The performance of the developed multi-chamber LAPS set-up with Escherichia coli (E. coli) K12 bacteria was compared to literature data. The applied light source was based on an array consisting of 16 light-emitting diodes (LEDs). However the LAPS measurements revealed an unwanted signal drop from the reference chamber, which resulted in the development of a novel light source based on an array of 16 fix-focused tuneable laser-diode modules (LDMs) to improve the light-addressability. The LDMs are frequency-modulated through a field-programmable gate array (FPGA)-based controller and were adapted to the LAPS set-up for simultaneous measurements at different frequencies. Due to the small beam angle of the LDMs in comparison to the LEDs, the reference signal remained stable during all measurements. Depending on the multi-chamber LAPS arrangements, up to four Ag/AgCl reference electrodes were used, which caused potential variations in different chambers. To overcome this problem, further polymer-based structures were printed as salt-bridge chambers between the reference electrode and the multi-chambers. This way, the number of utilized Ag/AgCl reference electrodes was reduced to one, ensuring stable electrode potentials in each measurement chamber.
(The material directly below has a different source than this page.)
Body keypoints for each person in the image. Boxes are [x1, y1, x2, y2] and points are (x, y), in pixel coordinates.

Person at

After validation of the LAPS system and selecting the suitable acid-forming, facultative anaerobic model bacterium, the overall extracellular acidification for three types of bacteria was determined: Escherichia coli (E. coli), Corynebacterium glutamicum (C. glutamicum), and Lactobacillus brevis (L. brevis). Their metabolic response was evaluated after glucose uptake with the multi-chamber LAPS set-up. The extracellular acidification was monitored by varying the glucose concentration or/and cell numbers. The resulting calibration curves describe the metabolic behaviour of each particular microorganism.
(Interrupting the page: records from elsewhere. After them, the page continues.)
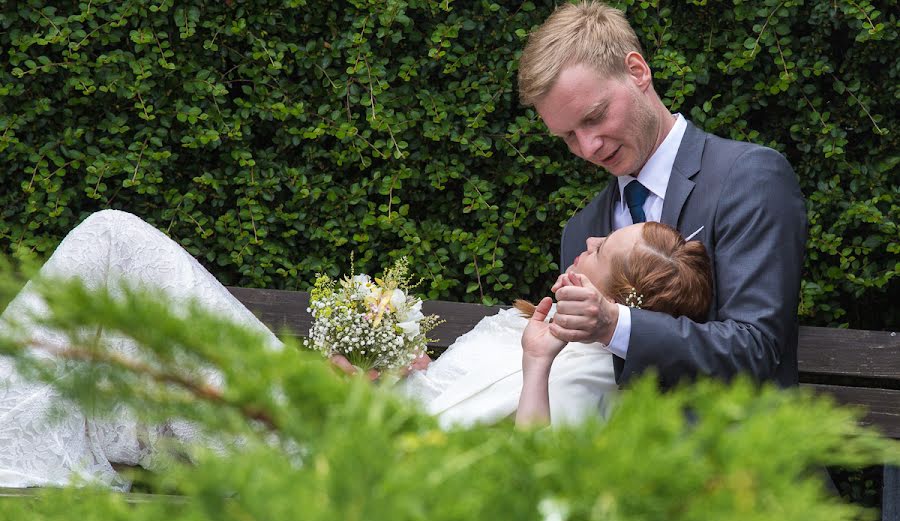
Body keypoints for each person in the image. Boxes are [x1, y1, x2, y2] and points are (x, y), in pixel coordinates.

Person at [0, 211, 710, 488]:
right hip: (321, 416)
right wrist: (380, 381)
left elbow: (536, 484)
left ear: (618, 302)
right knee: (112, 245)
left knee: (116, 239)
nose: (582, 246)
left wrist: (537, 362)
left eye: (599, 254)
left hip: (321, 457)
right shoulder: (522, 321)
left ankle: (17, 452)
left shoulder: (582, 371)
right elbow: (425, 406)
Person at [517, 1, 807, 388]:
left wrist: (615, 324)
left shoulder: (748, 178)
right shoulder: (581, 229)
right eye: (569, 135)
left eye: (594, 116)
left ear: (637, 71)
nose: (588, 148)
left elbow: (755, 347)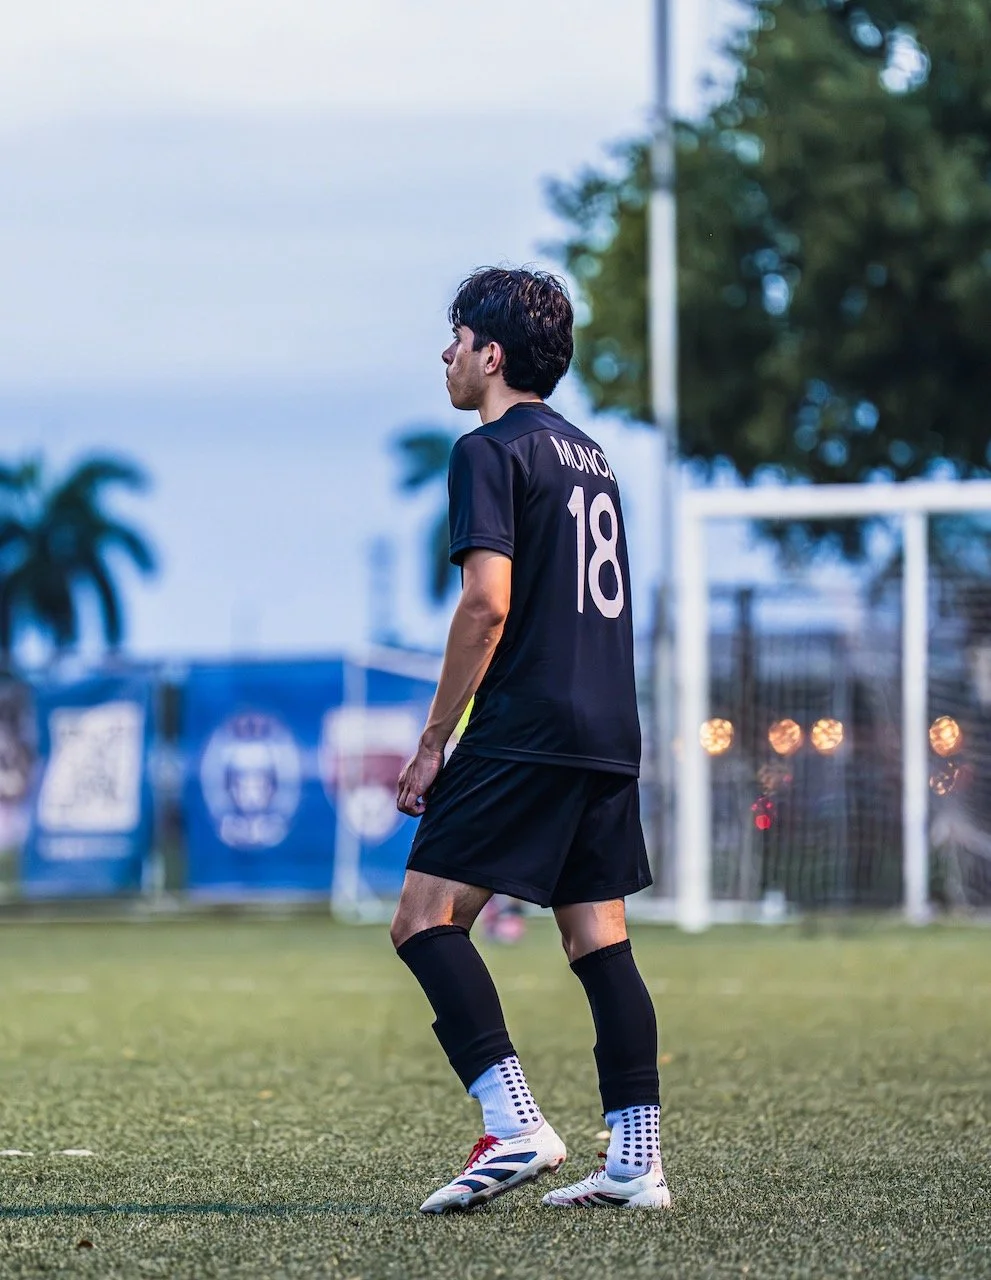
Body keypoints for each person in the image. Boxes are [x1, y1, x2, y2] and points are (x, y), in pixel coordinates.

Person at [392, 266, 670, 1214]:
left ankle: (514, 1124)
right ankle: (636, 1162)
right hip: (608, 726)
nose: (447, 352)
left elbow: (487, 603)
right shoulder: (591, 455)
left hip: (529, 725)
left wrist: (434, 742)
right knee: (598, 940)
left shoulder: (488, 450)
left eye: (457, 335)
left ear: (491, 354)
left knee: (423, 918)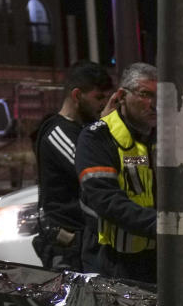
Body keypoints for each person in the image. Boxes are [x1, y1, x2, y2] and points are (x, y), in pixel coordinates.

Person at [76, 62, 159, 283]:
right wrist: (163, 224)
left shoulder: (163, 137)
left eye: (160, 97)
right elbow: (105, 200)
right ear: (122, 96)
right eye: (145, 94)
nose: (155, 104)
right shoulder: (97, 137)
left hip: (158, 260)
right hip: (111, 263)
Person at [31, 61, 114, 270]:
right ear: (77, 95)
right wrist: (102, 127)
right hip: (67, 244)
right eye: (98, 98)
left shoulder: (82, 129)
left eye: (106, 98)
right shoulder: (57, 131)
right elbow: (89, 168)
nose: (103, 105)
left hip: (85, 239)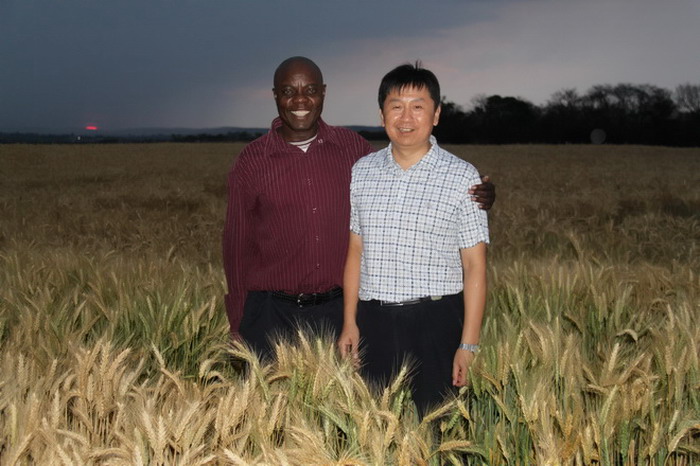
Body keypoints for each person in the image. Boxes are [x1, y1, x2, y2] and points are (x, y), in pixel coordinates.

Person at [223, 56, 494, 360]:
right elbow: (236, 247)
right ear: (275, 96)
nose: (300, 100)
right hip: (269, 314)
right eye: (288, 92)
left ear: (323, 93)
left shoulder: (352, 149)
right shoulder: (251, 161)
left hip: (338, 313)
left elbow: (402, 166)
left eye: (310, 90)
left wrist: (478, 191)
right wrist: (238, 322)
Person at [337, 62, 488, 417]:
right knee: (371, 425)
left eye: (418, 106)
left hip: (436, 320)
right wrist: (350, 321)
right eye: (396, 106)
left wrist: (468, 344)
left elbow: (475, 266)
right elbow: (356, 251)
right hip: (374, 319)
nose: (406, 117)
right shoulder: (362, 172)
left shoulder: (462, 177)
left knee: (436, 425)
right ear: (381, 114)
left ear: (436, 114)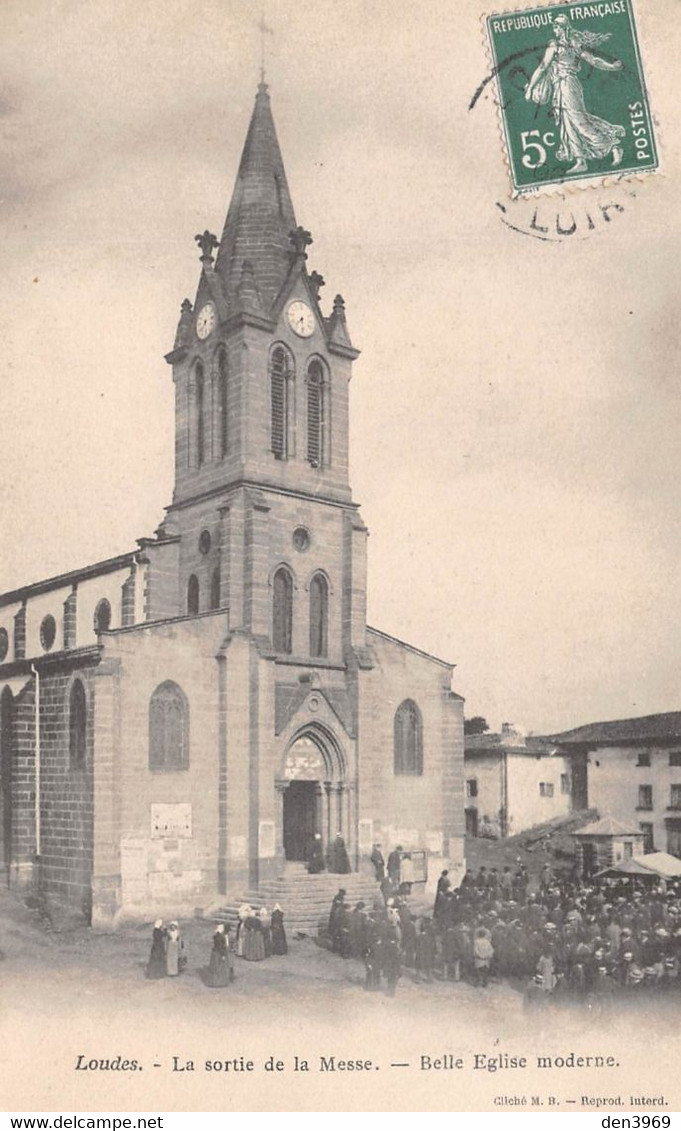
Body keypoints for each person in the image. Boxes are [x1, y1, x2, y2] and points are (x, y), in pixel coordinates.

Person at [525, 14, 625, 175]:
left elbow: (544, 66)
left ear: (564, 28)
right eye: (554, 26)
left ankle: (612, 146)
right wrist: (612, 66)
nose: (554, 29)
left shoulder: (559, 46)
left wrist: (530, 87)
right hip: (562, 86)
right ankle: (580, 161)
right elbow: (593, 61)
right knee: (568, 123)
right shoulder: (572, 44)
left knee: (578, 121)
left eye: (557, 26)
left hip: (567, 85)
The new developed multi-chamber LAPS set-up and its functional principle allow to monitor the extracellular acidification of various bacteria after glucose uptake on a single sensor chip without any additional immobilization steps, sequentially and simultaneously. Furthermore, the number of living cells in a bacterial culture was determined by means of correlations between the LAPS signal and the metabolic response of respective bacteria applying the obtained calibration data. It is shown that by increasing the cell number/glucose concentration, the cellular metabolism of bacteria also increase. In the regard to the practical applications, real biogas samples from a paper-based biogas fermenter were studied with the multi-chamber LAPS set-up. Here, the overall acidification of bacterial populations within the fermentation broth before and after glucose uptake was determined, also resulting in a calibration matrix as for the model bacteria before. In further complementary experiments, these model microorganisms were exposed to the fermentation broth, including its bacterial populations to distinguish the influence on the sensor sample between known (model microorganisms) and unknown bacteria. This way, different biogas process steps can be characterized.
The obtained results in this work show the high potential of the developed differential sensor system based on LAPS to monitor the metabolic response of various types of bacteria in (bio-)fermentation processes.